THE PROBLEM — In the Delphi diagram tutorial below, why does TmsMover.EndTo remove the mover from f_ListWithOtherShapes? Answer in one to three sentences.

SUPPLIED PASSAGE —
In the controller we just have to change methods of figures creating:
procedure TmsDiagramm.BeginShape(const aStart: TPointF);
begin
  Assert(CurrentClass <> nil);
  FCurrentAddedShape := CurrentClass.Make(aStart, FShapeList);
  if (FCurrentAddedShape <> nil) then
  begin
    FShapeList.Add(FCurrentAddedShape);
    if not FCurrentAddedShape.IsNeedsSecondClick then
      FCurrentAddedShape := nil;
    Invalidate;
  end; // FCurrentAddedShape <> nil
end;

procedure TmsDiagramm.EndShape(const aFinish: TPointF);
begin
  Assert(CurrentAddedShape <> nil);
  CurrentAddedShape.EndTo(aFinish);
  FCurrentAddedShape := nil;
  Invalidate;
end;
In case of mover a call CurrentAddedShape.EndTo(aFinish) calls another one - MoveTo, i.e. moves the figure, and the redrawing, as shown above, is initiated by the controller:
procedure TmsMover.EndTo(const aFinishPoint: TPointF);
begin
  if (f_Moving <> nil) then
    f_Moving.MoveTo(aFinishPoint);
  f_ListWithOtherShapes.Remove(Self);
  // Now I must delete MYSELF since we do not need mover in the general list after it has performed its function
end;

...

procedure TmsShape.MoveTo(const aFinishPoint: TPointF);
begin
  FStartPoint := aFinishPoint;
end;
Since the controller is responsible for figures behavior, we’ll take the method of checking the “getting to a figure” away to the controller, and while creating the objects we’ll pass a check function:
type
  TmsShapeByPt = function (const aPoint: TPointF): TmsShape of object;
...
class function Make(const aStartPoint: TPointF; aShapeByPt: TmsShapeByPt): TmsShape; override;
...
procedure TmsDiagramm.BeginShape(const aStart: TPointF);
begin
 Assert(CurrentClass <> nil);
 // The call itself
 FCurrentAddedShape := CurrentClass.Make(aStart, Self.ShapeByPt);
 if (FCurrentAddedShape <> nil) then
 begin
  FShapeList.Add(FCurrentAddedShape);
  if not FCurrentAddedShape.IsNeedsSecondClick then
   FCurrentAddedShape := nil;
  Invalidate;
 end;//FCurrentAddedShape <> nil
end;
Since we have to pass two parameters in order to create objects, we define a context of “creating”:
type
  TmsMakeShapeContext = record
  public
    rStartPoint: TPointF;
    rShapeByPt: TmsShapeByPt;
    constructor Create(aStartPoint: TPointF; aShapeByPt: TmsShapeByPt);
  end;//TmsMakeShapeContext
Let’s add interfaces implemented by the controller and also a class of interface object. In the future we’ll realise our own reference counting in it.
type
  TmsInterfacedNonRefcounted = class abstract(TObject)

SUPPLIED INFORMATION —
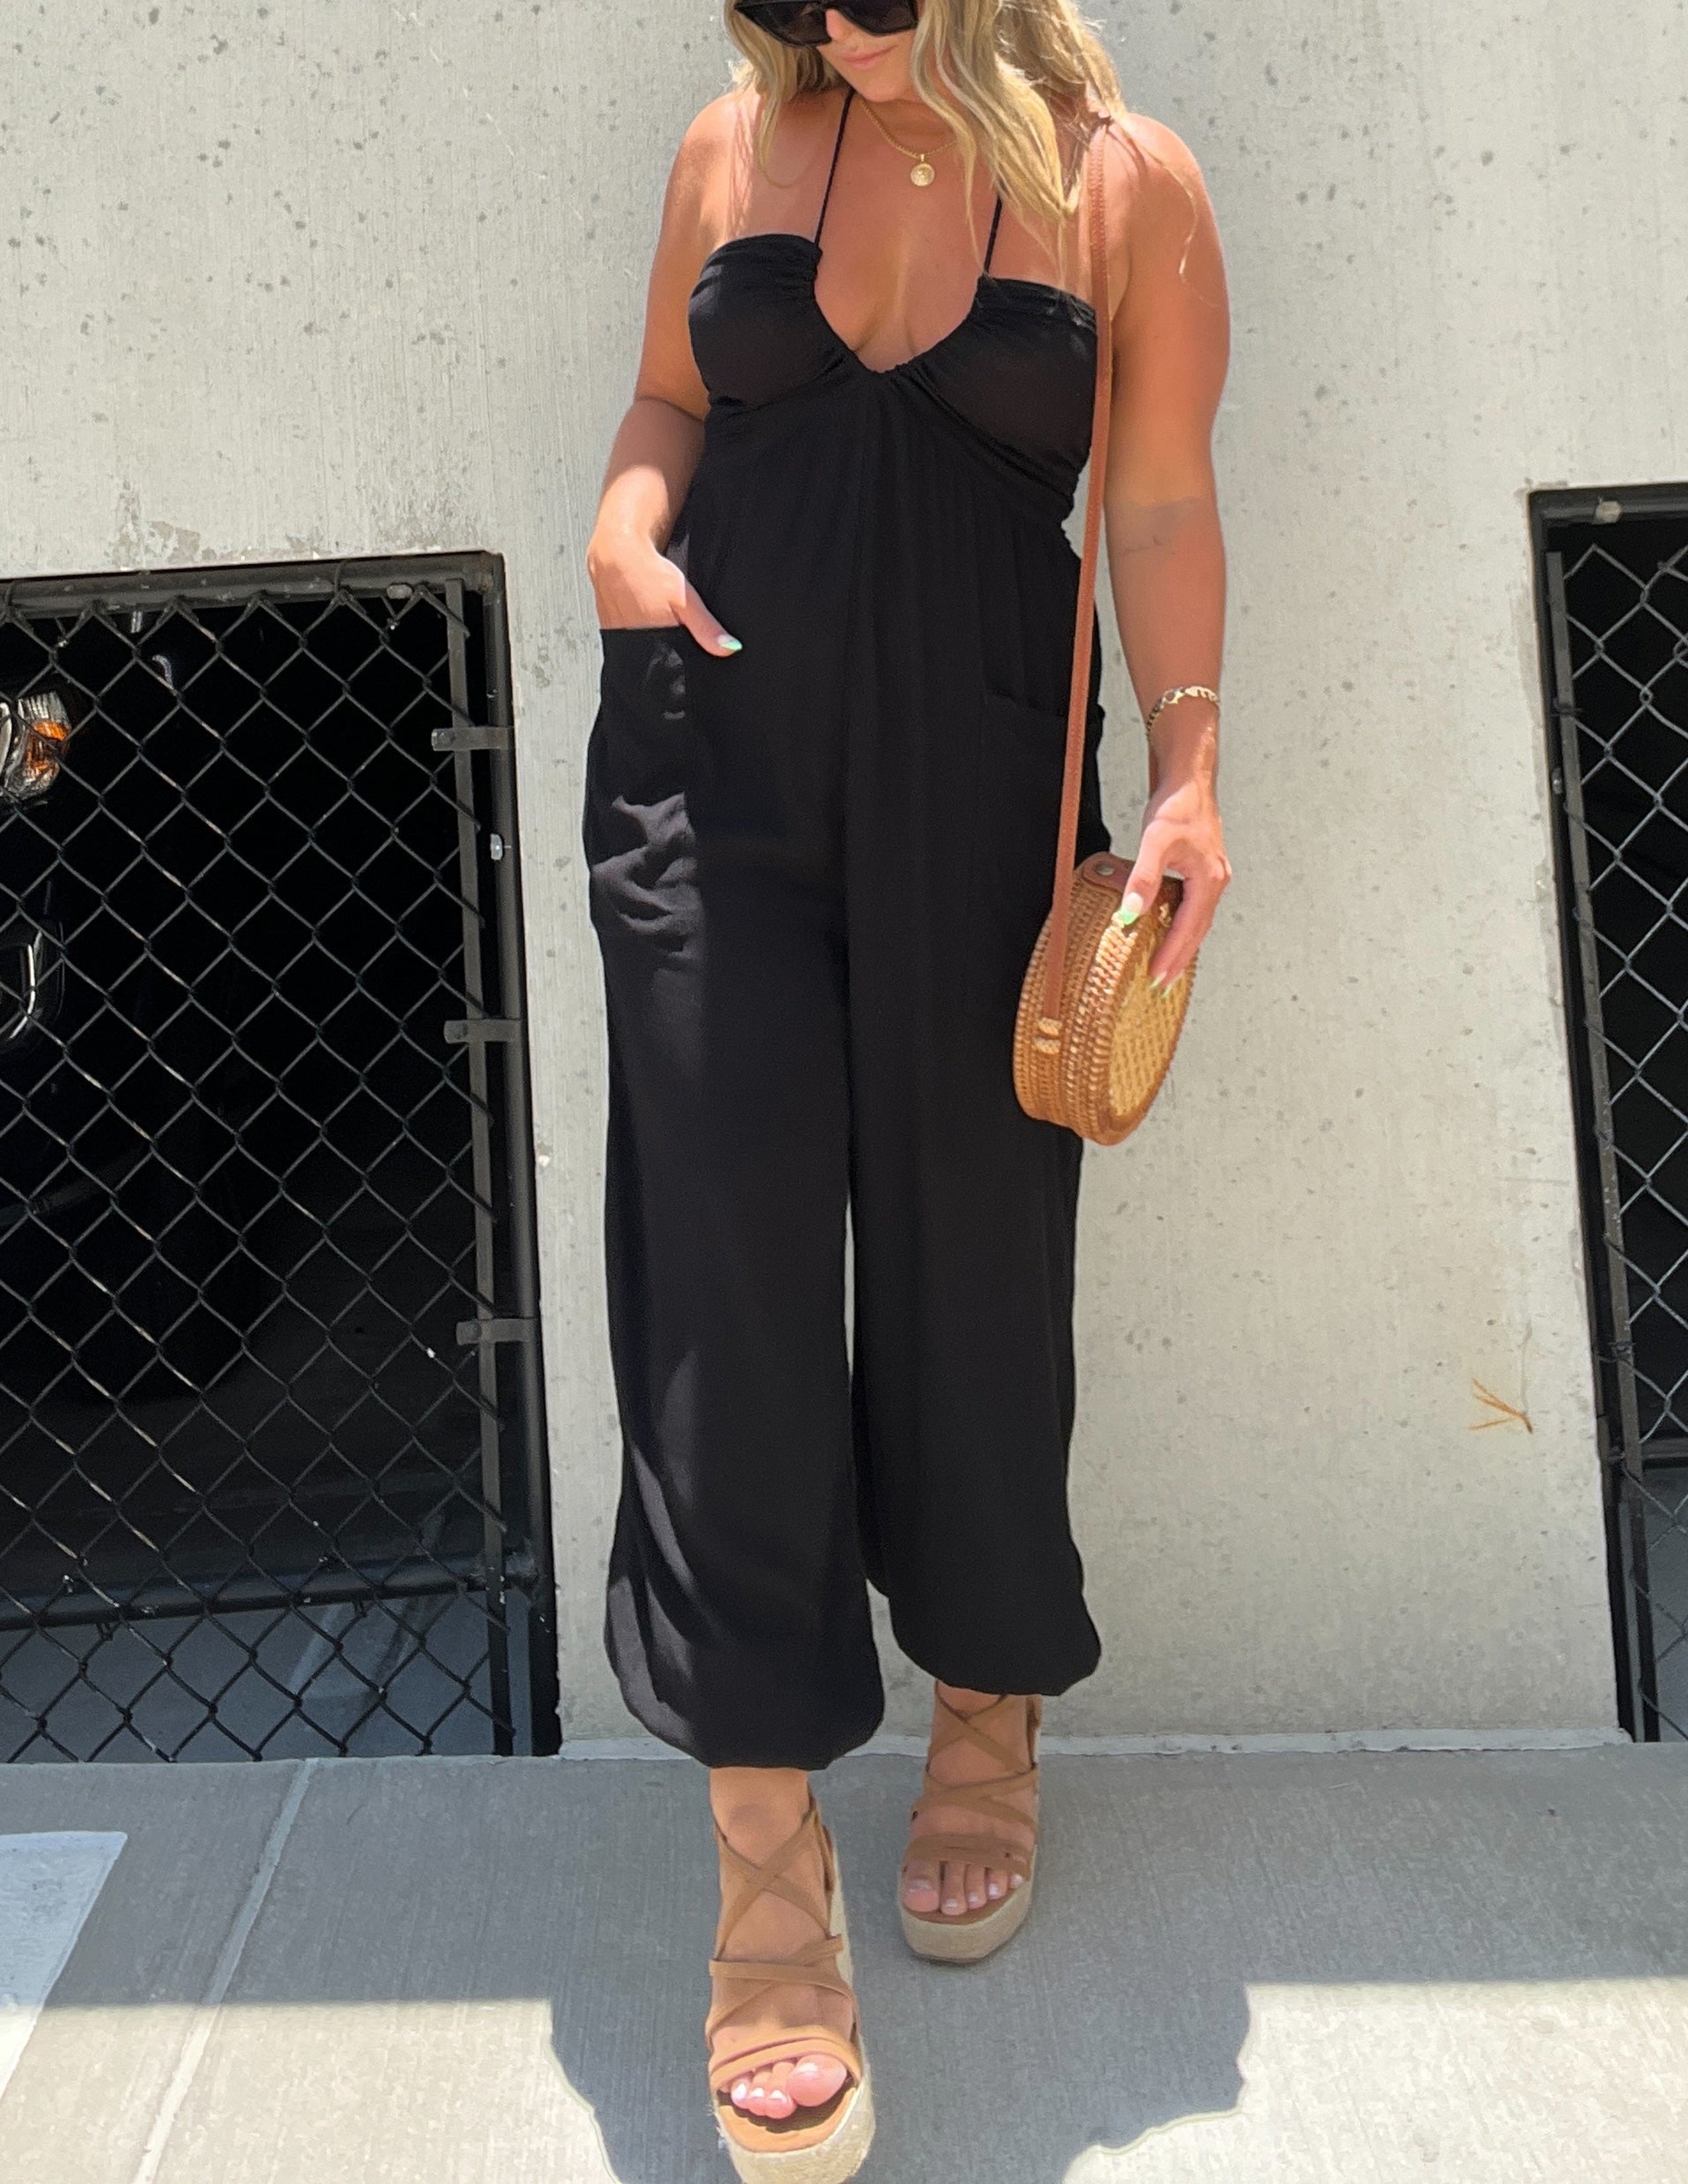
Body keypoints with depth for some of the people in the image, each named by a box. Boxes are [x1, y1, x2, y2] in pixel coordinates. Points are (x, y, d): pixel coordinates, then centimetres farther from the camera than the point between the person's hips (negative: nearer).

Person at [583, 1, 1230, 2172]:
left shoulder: (1125, 184, 4)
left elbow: (1161, 504, 3)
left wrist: (1187, 762, -8)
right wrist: (628, 526, -2)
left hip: (976, 789, -1)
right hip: (709, 764, 2)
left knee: (970, 1249, 5)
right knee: (723, 1262, -6)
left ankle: (989, 1712, 31)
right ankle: (770, 1872, 3)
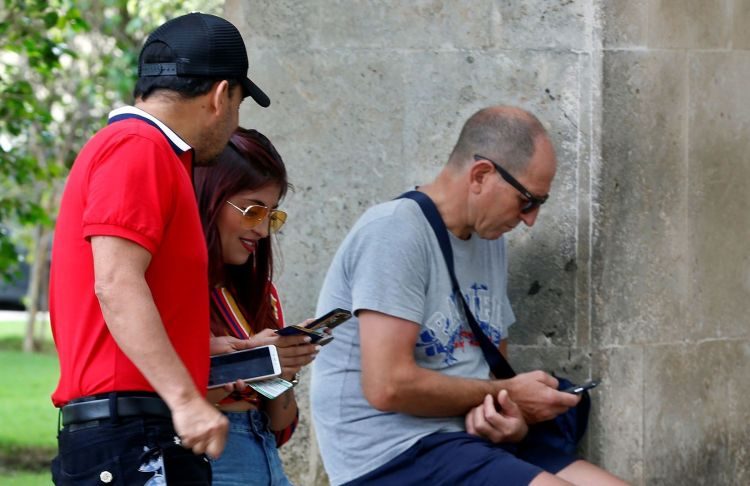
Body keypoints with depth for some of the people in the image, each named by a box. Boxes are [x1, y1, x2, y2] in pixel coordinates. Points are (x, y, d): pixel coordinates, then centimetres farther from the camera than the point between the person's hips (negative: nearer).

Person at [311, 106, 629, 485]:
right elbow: (389, 385, -21)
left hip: (474, 441, 9)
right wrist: (507, 397, -9)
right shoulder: (396, 231, -13)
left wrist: (511, 419, -6)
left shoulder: (490, 240, 14)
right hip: (395, 455, -9)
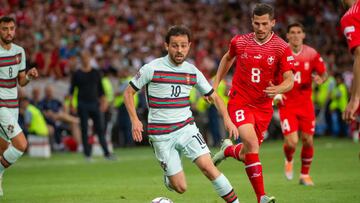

TASK OUTPUT — The mover removes itself because it is no longer needed in the general list once it has done its job. That job is moving the figure to the finish point through MoveTo.